4.0 differences
I have one needing to be rebuilt and want to know if it would be advantageous to go with the later model.
Rebuilding The Ford 4.0L Pushrod V6, Doug Anderson, Automotive Rebuilder, April 2001
Of course, with some (a lot of?) work, you could probably get the newer engine to function properly in an older Aerostar but it might involve computer and wiring changes and much more. As cars get newer it gets harder to do swaps because of the increasing integration. What used to be a standalone engine controller now is involved in functions like the transmission, windshield wipers, lighting, instrumentation, etc. This doesn't make things easy for those who like to do swaps and such.
So are you rebuilding you old engine, or getting a junker motor and rebuilding that?
Some problem areas you WILL find have to do with the cylinder heads, and valvetrain. The heads have factory flame hardened seats, which do not hold up. I have pulled these motors apart with just 120,000 miles on them, and all of the exhaust seats are already worn out by that point. There are aftermarket heads that have hardened steel inserts on the intake and exhaust seats which solves the problem. If your old heads aren't cracked, then you can have hardened seats installed, any machinist can do it. Just make sure when comparing the price of new heads versus having seats installed is that the new heads have the inserts. If they don't the heads will eventually wear out and crack just like the stock ones do, but probably faster.
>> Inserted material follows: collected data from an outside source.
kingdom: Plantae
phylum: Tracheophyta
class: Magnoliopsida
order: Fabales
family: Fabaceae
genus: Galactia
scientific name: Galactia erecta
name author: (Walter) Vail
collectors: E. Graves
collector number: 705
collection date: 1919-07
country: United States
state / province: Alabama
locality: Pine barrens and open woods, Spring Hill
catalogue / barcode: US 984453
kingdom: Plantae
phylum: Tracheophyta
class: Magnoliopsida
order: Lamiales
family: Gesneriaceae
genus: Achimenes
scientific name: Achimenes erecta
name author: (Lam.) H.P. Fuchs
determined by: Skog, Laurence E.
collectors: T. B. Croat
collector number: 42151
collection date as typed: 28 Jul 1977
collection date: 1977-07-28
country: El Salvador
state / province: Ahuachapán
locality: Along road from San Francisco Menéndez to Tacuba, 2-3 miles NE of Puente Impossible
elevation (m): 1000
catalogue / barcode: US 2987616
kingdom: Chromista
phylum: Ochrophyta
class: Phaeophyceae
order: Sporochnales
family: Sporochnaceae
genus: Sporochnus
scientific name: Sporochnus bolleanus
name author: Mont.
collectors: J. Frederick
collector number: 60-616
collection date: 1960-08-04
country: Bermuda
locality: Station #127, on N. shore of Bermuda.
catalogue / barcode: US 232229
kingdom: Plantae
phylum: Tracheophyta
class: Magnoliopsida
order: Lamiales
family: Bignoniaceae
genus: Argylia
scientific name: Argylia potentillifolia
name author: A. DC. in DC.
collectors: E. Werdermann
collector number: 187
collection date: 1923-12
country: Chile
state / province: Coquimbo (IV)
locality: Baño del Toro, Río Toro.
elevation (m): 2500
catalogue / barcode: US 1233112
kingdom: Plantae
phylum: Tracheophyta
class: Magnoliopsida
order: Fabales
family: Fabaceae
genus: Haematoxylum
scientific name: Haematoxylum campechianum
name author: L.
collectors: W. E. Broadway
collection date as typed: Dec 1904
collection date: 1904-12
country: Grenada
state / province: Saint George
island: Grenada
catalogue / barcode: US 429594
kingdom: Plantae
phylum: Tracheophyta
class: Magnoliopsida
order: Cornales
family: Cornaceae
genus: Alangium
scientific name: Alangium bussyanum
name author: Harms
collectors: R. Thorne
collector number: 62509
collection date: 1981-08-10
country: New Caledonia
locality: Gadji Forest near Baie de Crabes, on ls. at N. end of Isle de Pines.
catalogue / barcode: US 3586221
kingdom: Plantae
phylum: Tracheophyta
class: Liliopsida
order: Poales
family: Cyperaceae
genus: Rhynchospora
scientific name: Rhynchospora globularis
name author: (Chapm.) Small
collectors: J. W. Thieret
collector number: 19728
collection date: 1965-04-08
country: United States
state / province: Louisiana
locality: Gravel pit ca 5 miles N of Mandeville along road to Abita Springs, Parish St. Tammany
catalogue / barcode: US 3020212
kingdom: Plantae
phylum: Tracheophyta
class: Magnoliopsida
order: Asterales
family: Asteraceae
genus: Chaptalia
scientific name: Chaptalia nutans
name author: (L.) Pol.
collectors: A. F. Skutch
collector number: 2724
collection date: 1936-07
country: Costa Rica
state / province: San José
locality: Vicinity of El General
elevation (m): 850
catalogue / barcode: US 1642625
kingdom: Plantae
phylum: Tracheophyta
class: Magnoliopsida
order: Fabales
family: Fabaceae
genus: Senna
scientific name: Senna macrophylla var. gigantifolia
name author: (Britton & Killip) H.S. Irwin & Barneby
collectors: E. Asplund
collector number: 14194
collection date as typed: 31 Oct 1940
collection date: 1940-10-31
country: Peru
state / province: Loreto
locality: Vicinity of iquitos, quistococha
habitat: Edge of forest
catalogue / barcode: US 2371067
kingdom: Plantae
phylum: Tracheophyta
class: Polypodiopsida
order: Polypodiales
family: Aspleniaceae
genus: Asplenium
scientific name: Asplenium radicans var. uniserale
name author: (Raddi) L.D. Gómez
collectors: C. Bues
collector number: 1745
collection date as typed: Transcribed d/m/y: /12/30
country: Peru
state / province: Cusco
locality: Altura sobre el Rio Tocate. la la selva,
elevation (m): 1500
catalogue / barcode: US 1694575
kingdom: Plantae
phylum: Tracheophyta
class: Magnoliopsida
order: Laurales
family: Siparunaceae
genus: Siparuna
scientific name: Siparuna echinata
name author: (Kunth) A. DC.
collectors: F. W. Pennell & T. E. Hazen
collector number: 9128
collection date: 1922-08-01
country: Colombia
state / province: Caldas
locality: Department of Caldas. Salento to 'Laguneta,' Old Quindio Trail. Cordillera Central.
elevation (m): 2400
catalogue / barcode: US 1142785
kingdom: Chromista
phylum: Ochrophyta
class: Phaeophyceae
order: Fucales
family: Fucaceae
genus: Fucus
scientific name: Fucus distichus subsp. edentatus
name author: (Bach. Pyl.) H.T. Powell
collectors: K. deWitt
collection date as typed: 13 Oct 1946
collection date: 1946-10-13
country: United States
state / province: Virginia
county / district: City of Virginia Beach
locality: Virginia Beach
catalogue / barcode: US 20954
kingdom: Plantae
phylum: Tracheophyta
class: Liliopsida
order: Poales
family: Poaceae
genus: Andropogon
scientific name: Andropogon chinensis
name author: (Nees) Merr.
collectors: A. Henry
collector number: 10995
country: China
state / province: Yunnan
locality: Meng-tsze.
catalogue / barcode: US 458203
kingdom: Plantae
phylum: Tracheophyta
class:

Secondly, a lot of the valvetrain noise is caused by wear in the rockers and pushrods. Ford did not provide those ares with enough lubrication. In most cases you will end up replacing all the pushrods, and you will have to look at the rockers to determine if they need to be replaced as well. There is not a lot that can be done to improve the lubrication issues. But you can prevent of slow down the wear by using better lubricants. For starters, when assembling everything, use a high zinc assembly lube right on the ends of the rods. Also use a break in oil that has a high zinc content. I personally use Joe Gibbs, but I hear that Amsoil makes a great break in oil too. The idea is that the zinc coats and provides a sacrificial protection on the parts. Oil just gets forced out by the pressure, and does not protect the pushrod ends, but zinc has a much higher film strength and will not get pushed out. Avoid moly based lubes, like Royal Purple. Moly can protect parts like pushrods, rockers, and cam lobes, but it can damage engine bearings.
Neither block addresses the valve seat or lube issues, so neither engine is better than the other in terms of reliability. The later motor uses a different piston and a different combustion chamber shape that produces a faster hotter burn, so the computer uses less timing to produce roughly the same amount of power as the old motor, with lower emissions. If you use the later motor on the older computer, the excessive timing causes knocking and pinging and the motor will melt its own pistons.
I recently rebuilt a 4.0L. I used a 1997 block because the '95 block was junk (had something wrong with one of the cylinders, had scuffing and damage), but '95 heads. I had to buy new '95 Pistons because the old ones had aluminum shrapnel embedded in them (hence the scuffing). I used the '95 crank and rods, but the '97 camshaft. Anyway, long story short, there are not a lot of differences other than the heads and pistons. Same motor otherwise. The motor went back into my mom's '95 Aerostar.